Normally I take the stairs as much as I can at work but yesterday morning I chose to take a quick elevator ride up to the 2nd floor as I entered the hospital to start my day. As I stepped on the elevator I noticed that all of the floors were lit up already, which should have been a big sign that the thing wasn't working properly, but it was early, 6am early, and without thinking clearly I hit floor number 2 and the doors closed.
I felt the elevator begin to move but it quickly stopped and I knew instantly that it was stuck. I pressed the button for floor 2 again...nothing happened. I hit floor 1, and 3 and nothing happened.
So I hit the emergency call button and the voice of a nice young girl asked what my emergency was. I told her I was stuck in the elevator! I could feel my heart beat begin to speed up so I thought it might help if I sit on the floor and try to relax. I said a quick prayer and took some deep breaths.
The nice girl on the opposite side of the speaker said she notified maintenance and security but wasn't sure when then would arrive. Wasn't sure when they would arrive?? was all I heard. I'm not a fan of small spaces or heights or feeling out of control and this was all happening at once - eek!
I told her I was starting to feel a bit panicked and that I am pregnant. She kindly offered to stay on the call with me and let me know that the call would time out every two minutes so I would have to call back her back each time. I could hear her place more calls in to security and as she did that I began to pray again.
At one moment she asked me if I tried to hit the door open button. I told her no, that I was scared the elevator was stuck in between floors and if I saw that it was I would really begin to panic.
Just then the phone call timed out. Two minutes had passed. Two minutes may not seem like a long time but I'm telling you 2 minutes can feel like 20 in a situation like this.
I pressed the emergency call button again and the nice girl kept talking to me. I wasn't even sure what we talked about because I just kept praying and focusing on my keeping my heart rate down. I was concerned that if too much time passed I might begin to really panic and start to have contractions.
Despite feeling completely out of control about the situation, stuck inside a place I wanted out of, not being able to see the person I was speaking with, our communication broken again within minutes, and waiting and waiting on maintenance and security to arrive I began to think how symbolic this whole thing was to how I've felt throughout this pregnancy, and just in life in general at times.
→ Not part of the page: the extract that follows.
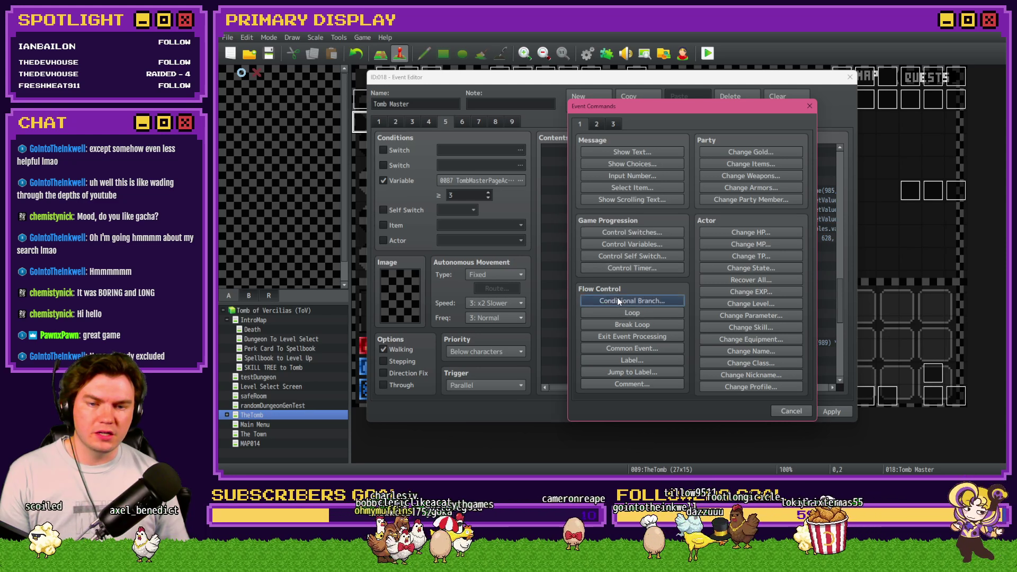
left_click(626, 190)
left_click(640, 188)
There are so many times when I wait on God, wait on Him to answer my prayers. Or when I struggle to communicate with Him, what do I say this time, I feel like I'm saying the same prayer over and over and working through the same thing over and over. And how do you always trust in someone you can't even see. It isn't always easy, this thing called faith, especially when everything else seems to be falling out of control.
"Are you stuck in there?" a voice called out from beyond the elevator doors.
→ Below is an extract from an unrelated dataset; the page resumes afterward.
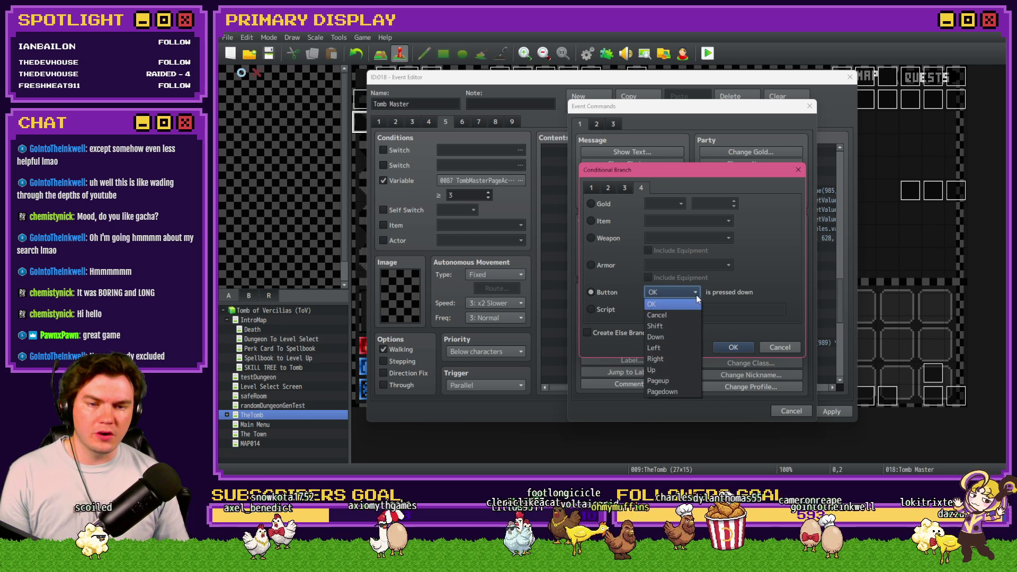
left_click(659, 368)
"Yes!", I replied. "I'm stuck in here."
I could hear more talking but couldn't make out what was being said. The nice girl on the speaker was talking to someone too. Just then, the elevator doors opened and in front of me stood the security guard. I had to look up because I was still siting on the floor but I was surprised to see that the floor of the elevator was at the same level of the floor outside of the elevator.
Needless to say I was a bit embarrassed when I realized that the elevator hadn't really moved up that much and perhaps if I had just hit the door open button I could have walked right off of the broken elevator and avoided the 60 minutes, I mean 6 minutes, of panic I had just put myself through.
Hmmm.....sound familiar. I'm pretty good about letting myself panic when I struggle to have faith about situations I'm faced with, when I struggle to trust in God that He will carry me through, when I am too scared to just open the door to....getting pregnant again, to having another baby, and another c-section.
And look how God has answered our prayers, Sophie is a healthy baby growing bigger and stronger by the day. The pregnancy is going well with no complications and we remind ourselves how blessed we are every day.
There have been other doors in the past I've been too scared to open too...doors closed on relationships that have needed mending, doors closed to new careers - my dream of going to culinary school one day, doors closed because of FEAR, doubt, uncertainty. But I know, God is really there. Have faith in Him. Trust in Him, communicate with Him, listen to Him and be obedient to Him.
It might now always be the answer I want or the timing I think is best and in the really really really hard moments that drag on for what feels like forever, it may not even seem like He is there at all.
But when the door opens and I walk through that scary moment, out of that place I don't want to be, I will be able to look back and see that He was there with me the entire time, carrying me through it all and perhaps just waiting on me to hit the door open button.